Reflections

>    I am just returning from a 10 day vacation and notice that the reported news is bleak…still. Hurricanes, terrorists, a U.S. Senator lacking personal ethics and a national football player lacking common sense and respect for life. Pretty much the usual fare. How to cope with all this negativity and stress remains one of the most important questions of our time… so I’d like to share a possible method for dealing with it.
    Thousands of years ago Buddha suggested that our suffering originates from the mis-perception of who we really are and our resulting separation from all things when, in fact, separation does not exist. Judaism has an equally liberating thought passed down through its mystic tradition of Hasidism that says every word we speak creates movement in the world of matter. I think the blending of these two views of how we use our Consciousness provide an excellent pathway for “right” living in difficult times.

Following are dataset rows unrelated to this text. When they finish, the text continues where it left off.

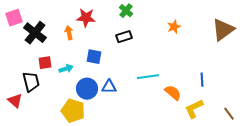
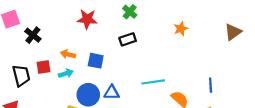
brown triangle: (223, 30) -> (233, 32), size x0.7
black cross: (35, 33) -> (33, 35), size x0.7
orange arrow: (69, 33) -> (68, 54), moved, turned -64
black trapezoid: (31, 82) -> (21, 76), moved

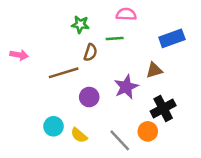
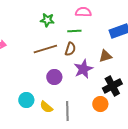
brown semicircle: (90, 52) -> (70, 49), moved
brown line: (64, 73) -> (45, 49), moved
gray line: (120, 140) -> (67, 111), moved, turned 42

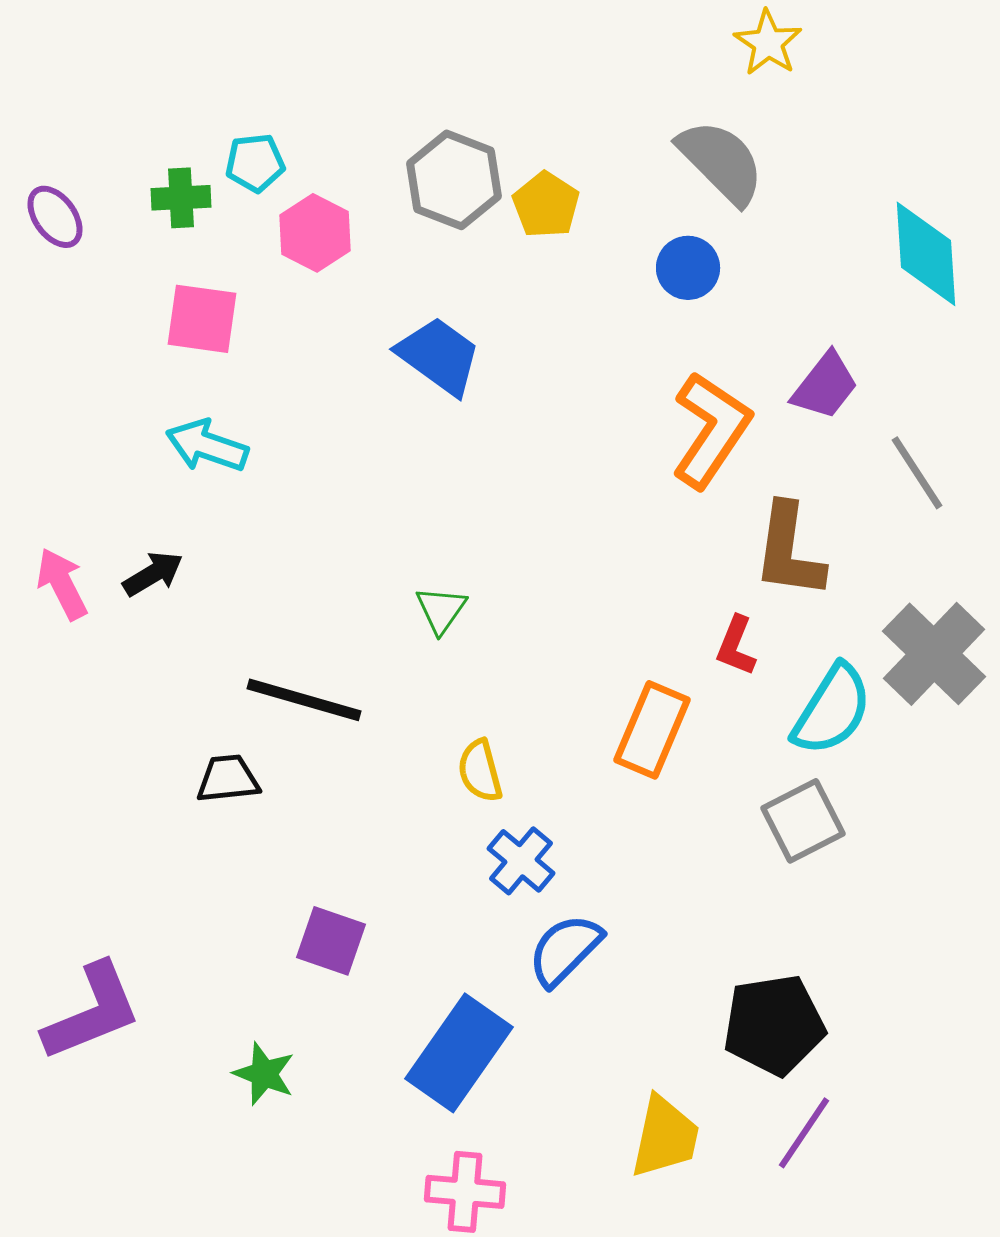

    According to Buddha, when we see a reflection in a mirror we forget that we are the mirror, not the reflection. Our tendency is to think we are the “stories” we repeat over and over about ourselves. “I am a lawyer”…”I am a mother”…”I can’t sleep at night”…”I’m not good at drawing”…”I gain weight easily”…”My work is boring”…”My brother and I can’t get along.”  These “stories” are how we define ourselves. Like the actress Marilyn Monroe, who lost who she really was to the character she created, we lose who we really are when we forget that all of our “stories” are just images passing in front of the mirror of our Consciousness. Who We Really Are is the Consciousness, not the images. The images are transitory. Consciousness is boundless and eternal.
    According to the Hasidic tradition, Rabbi Nachman said, “All thoughts of man are speaking movement, even when he does not know it.” So how and when we use our thoughts, and words…even the very words we choose to use, not only impacts our reality…they create it!
    Now if words create our world, and there is no separation, then what we say about ourselves and others forms the reality we personally live in but also forms the greater reality as well
   
And if the stories we tell about ourselves and others are not who we are or who they are but simply transitory experiences passing in front of our collective Consciousness…then perhaps we need to think less, talk less and feel more.
    In both thought and speech, our ego has its greatest power. Ego is nourished by separation. It’s sustenance is derived from self-importance. When we move out of our minds and into our hearts, our feeling centers, we are able to step outside of ourselves and our ego to connect with others through identification and compassion
    The “stories” that we are fed daily about natural disasters and terrorists and Senators and football players are just transitory images passing in front of the mirror of our Consciousness. Let’s not get frozen in those images and forget who we really are.
    Who We Really Are is a fragment of the whole spectrum of possibility that exists anew each and every second of existence.
    When you sit with that thought and really feel it…all those stories we tell, and are told, get really small.